SOURCE DOCUMENT>
______________________________

Forward momentum in the U.S. is outweighing renewed worries over European sovereign debt. Even though European issues are important, traders and investors have been moving toward the position that European problems deserve less weight than they have been given in recent months.  This may or may not be realistic.


 

Recap of US Markets


 

STOCKS

Equities trended up the first four days of trading with a drop on Friday cutting into the week’s gains. The start of the week was boosted by favorable news out of Europe that German Chancellor Angela Merkel and French President Nicolas Sarkozy were working on a plan for rescuing the euro over the next three months. Also, consumer credit outstanding unexpectedly surged, indicating improved consumer confidence about the economy and personal finances. After close, Alcoa reported a fourth quarter loss on slumping metals prices but did offer an upbeat demand forecast.

 

Stocks gained Tuesday as bad news out of China was viewed as good news. A drop in China’s import growth was seen as leading to monetary easing in that country. Relatively upbeat comments by ratings agency Fitch on Europe also provided lift. Market enthusiasm was tempered by upcoming Italian and Spanish debt auctions later in the week.

 

Wednesday saw greater movement in a break between U.S. equities and events in Europe. The euro hit a 16 month low after Fitch Ratings warned of dire consequences if the European Central Bank did not take more action to support the currency. While equities were mixed, they were more up than down with a more positive Beige Book on Wednesday afternoon contributing.

 

Thursday got off to a difficult start as jobless claims rose more than expected and retail sales were softer than projected.  But later in the day, global equities rose as government auctions in Spain and Italy went better than expected, helping those countries to finance their debt at lower costs. Bank stocks were key beneficiaries.

 

At week’s close, the big news was a surge in consumer sentiment, helping to partially offset first rumors then confirmation of a Standard & Poor’s downgrade for several Eurozone countries. Nonetheless, market reaction was more muted than in recent months.

 

Equities were up this past week. The Dow was up 0.5 percent; the S&P 500, up 0.9 percent; the Nasdaq, up 1.4 percent; and the Russell 2000, up 1.9 percent.

 

For the year-to-date, major indexes are up as follows: the Dow, up 1.7 percent; the S&P 500, up 2.5 percent; the Nasdaq, up 4.1 percent; and the Russell 2000, up 3.1 percent.

______________________________

EXERCISE>
Pick up the market recap above after its final sentence and keep writing it.

STORED DATA>
______________________________

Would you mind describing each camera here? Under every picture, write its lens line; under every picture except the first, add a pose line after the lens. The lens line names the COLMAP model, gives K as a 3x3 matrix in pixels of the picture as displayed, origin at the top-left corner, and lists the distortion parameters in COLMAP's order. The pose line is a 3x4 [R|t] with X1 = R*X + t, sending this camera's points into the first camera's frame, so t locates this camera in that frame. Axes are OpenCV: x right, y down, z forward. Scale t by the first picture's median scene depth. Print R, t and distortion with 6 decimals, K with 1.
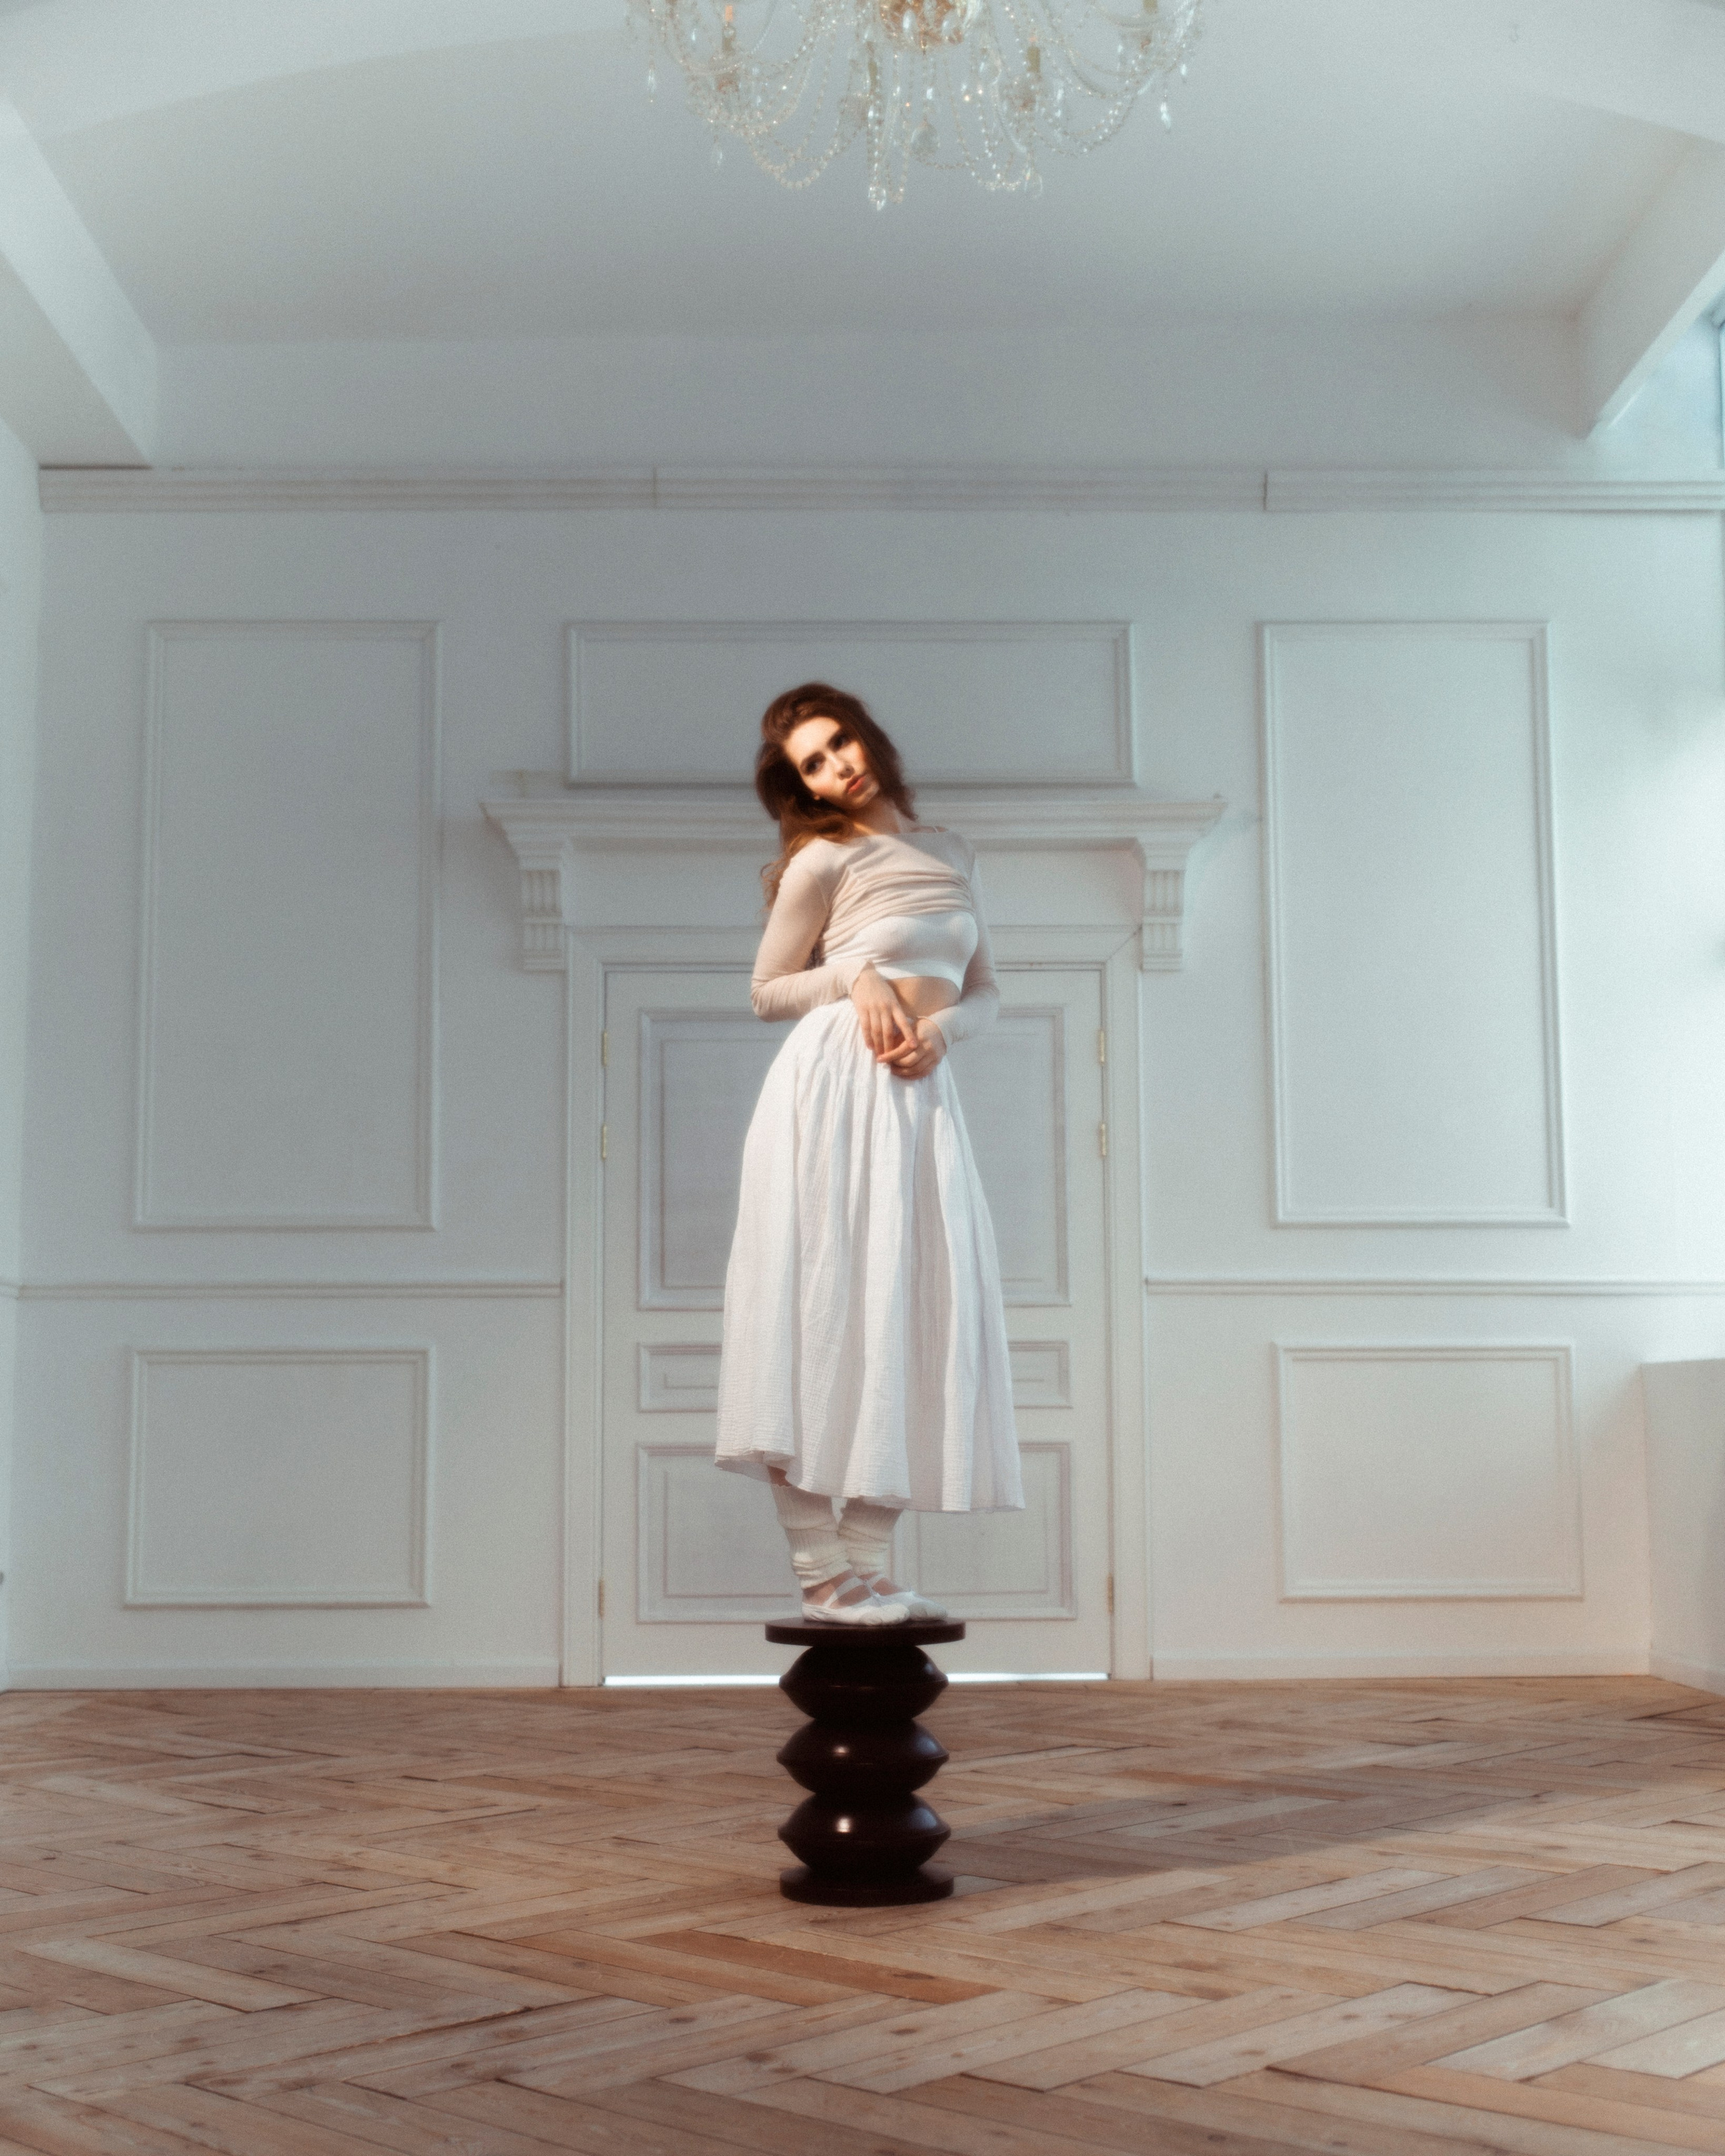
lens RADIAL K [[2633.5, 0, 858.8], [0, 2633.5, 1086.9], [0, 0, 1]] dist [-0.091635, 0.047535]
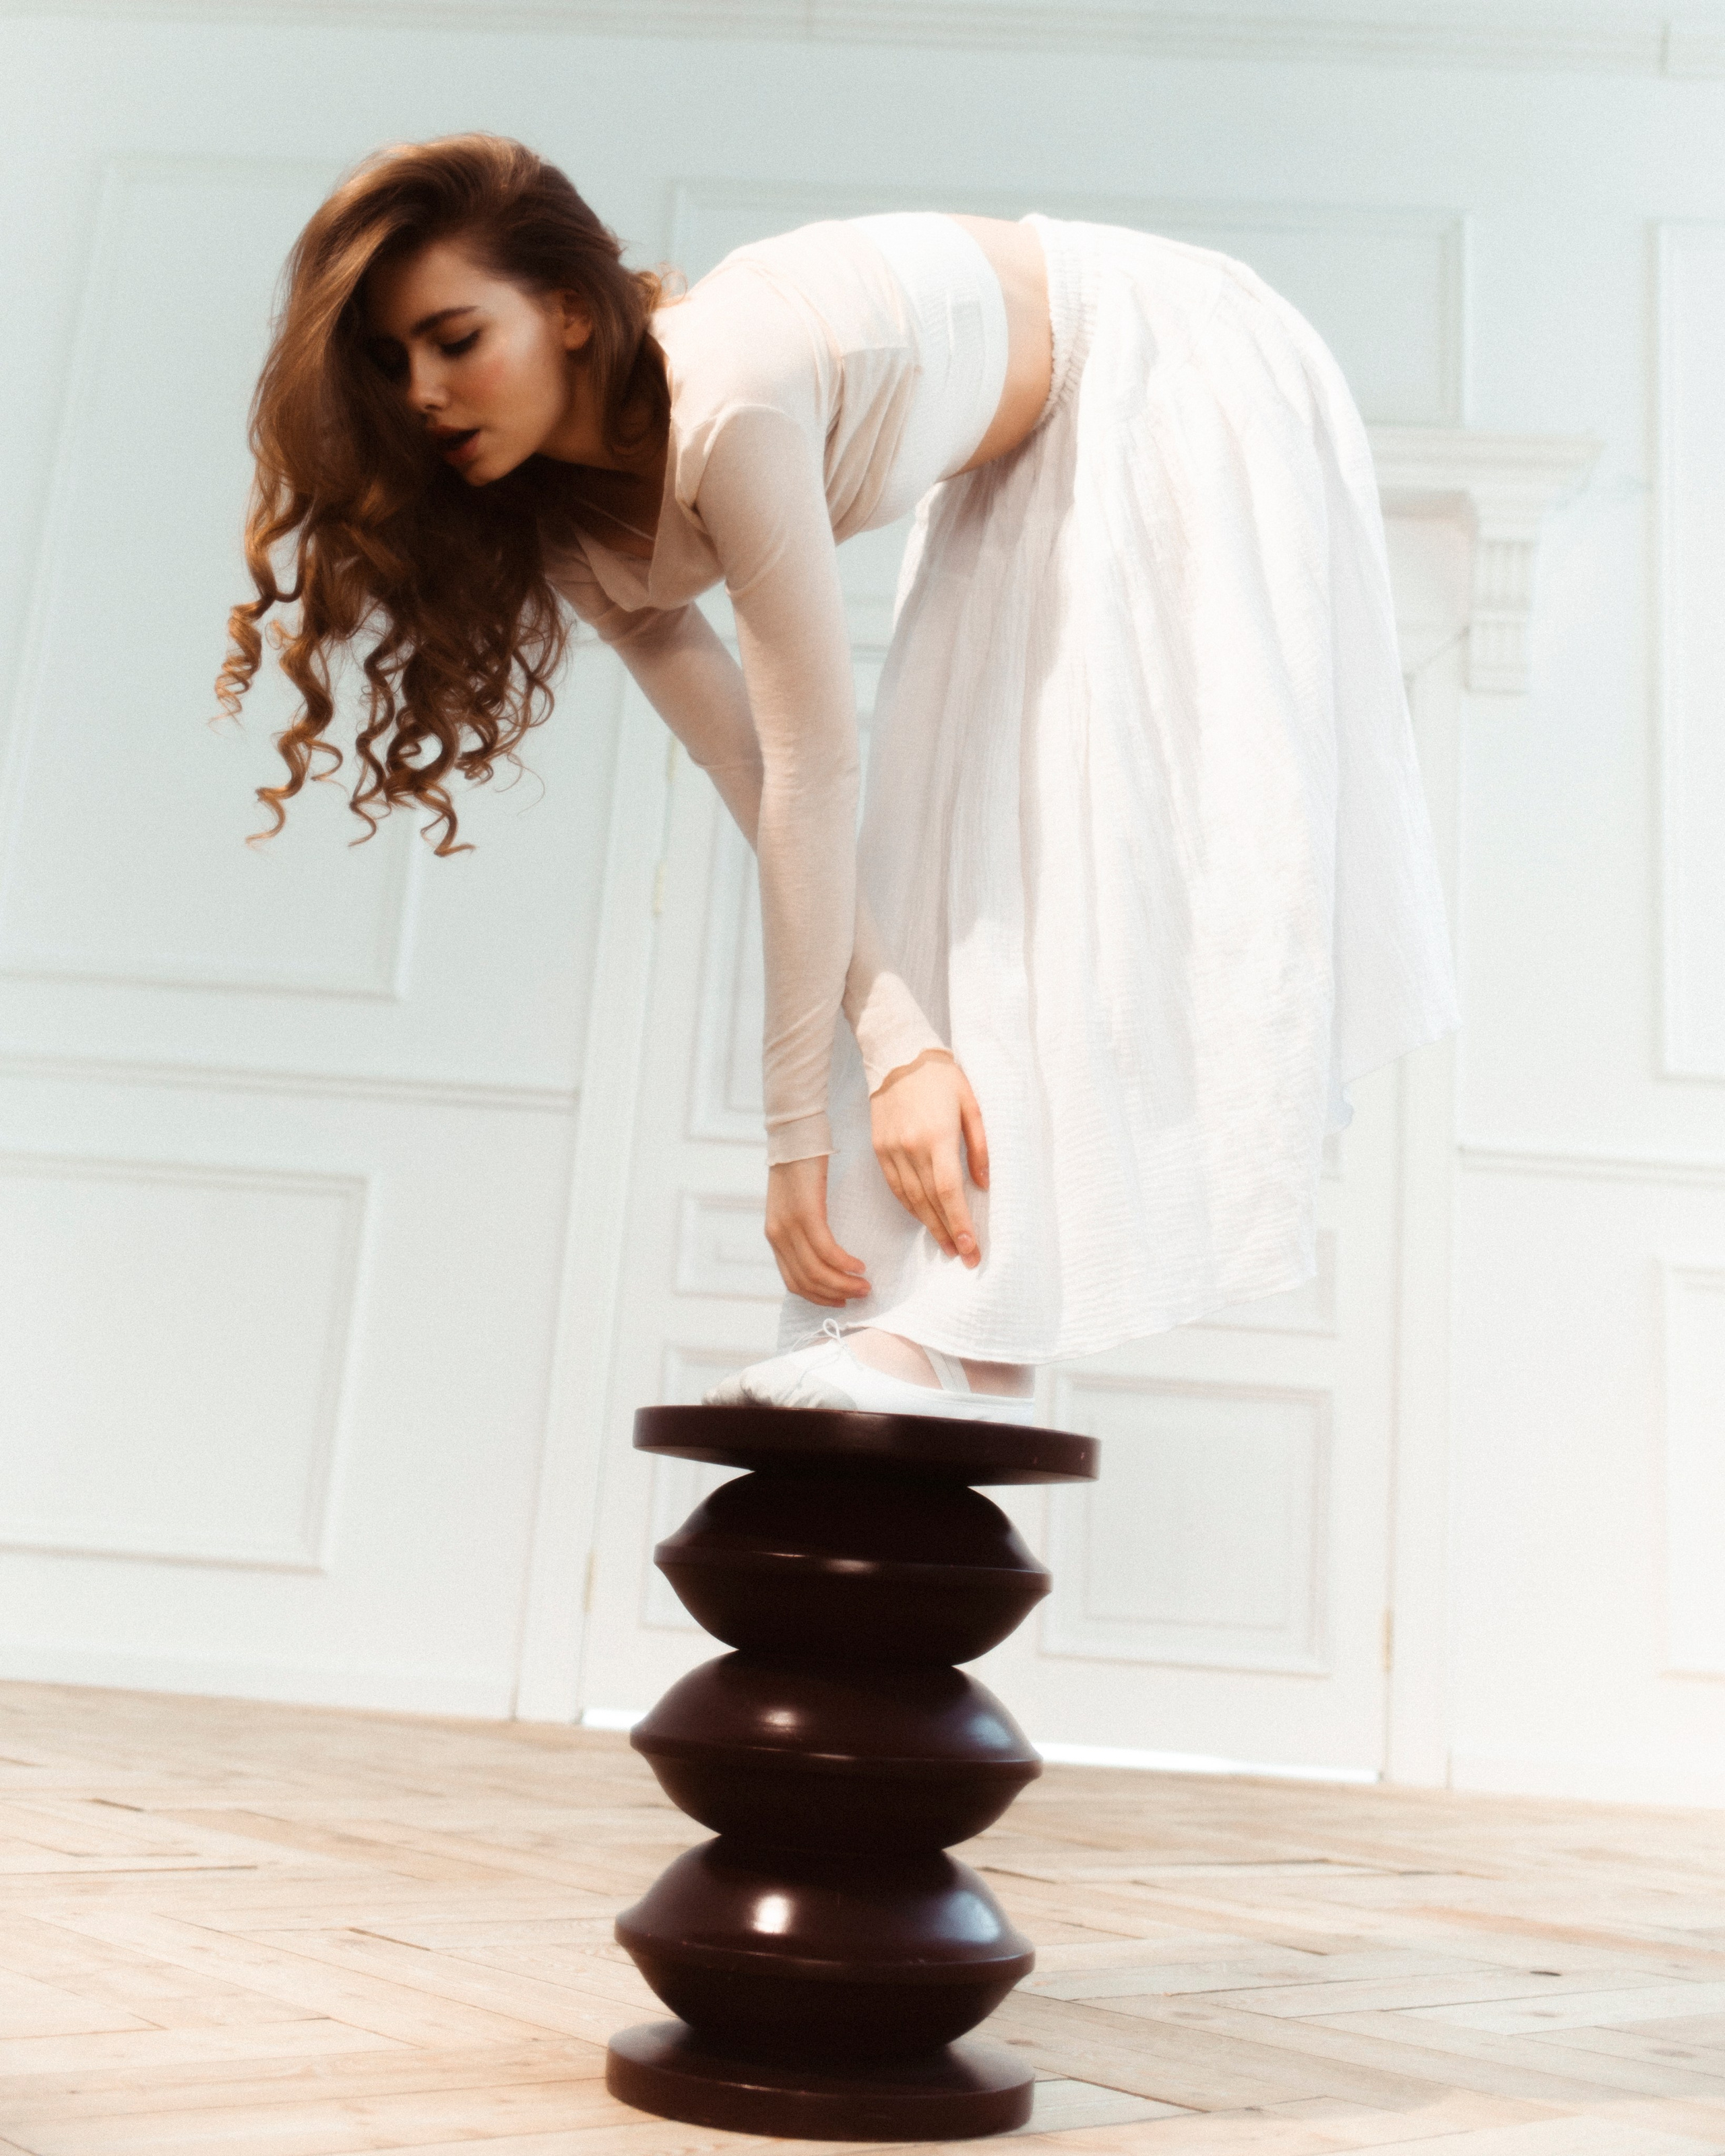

______________________________

RESPONSE>
 

Markets at a Glance

Weekly percent change column reflects percent changes for all components except interest rates. Interest rate changes are reflected in simple differences.


 

BONDS

Treasury yields declined this past week, largely on safe harbor moves.  Notable moves were on Wednesday and Friday.

 

Rates declined Wednesday on concern that resolution of Europe’s sovereign debt crisis is not coming soon.  Also, the Federal Reserve bought $1.39 billion of Treasury Inflation Protected Securities as part of its program to replace short-term debt in its portfolio with longer-term TIPS to reduce longer-term borrowing costs.

 

Flight to safety was boosted at week’s end on rumors that Standard & Poor’s would be downgrading later in the day several European countries on sovereign debt concerns. France’s finance minister confirmed late Friday that it would be losing its coveted AAA rating.  S&P made the official announcement after U.S. close.  Also on the downgrade list are Italy, Spain, Portugal, Austria, Malta, Cyprus, Slovakia, and Slovenia.  On the plus side, Germany, Europe’s largest economy, retained its AAA rating as did Finland, the Netherlands, and Luxembourg.  Probably the biggest news is that there was not more market reaction during trading hours but the extent of the downgrades may or may not have been taken into account.

 

For this past week Treasury rates were down as follows: the 2-year note, down 4 basis points; the 5-year note, down 6 basis points; the 7-year note, down 8 basis points; the 10-year note, down 9 basis points; and the 30-year bond, down 10 basis points. The 3-month T-bill oscillated up 1 basis point.


 

OIL PRICES

The spot price of crude fell notably this past week.  Spot WTI dropped a little under a buck and a half at mid-week on higher than expected supply and on news that the German economy had shrank. The spot price for West Texas Intermediate fell somewhat over a buck and a half Thursday after officials with the European Union indicated that it would take about six months to implement an embargo of Iranian oil in response to that country’s lack of compliance with international supervision with its nuclear program.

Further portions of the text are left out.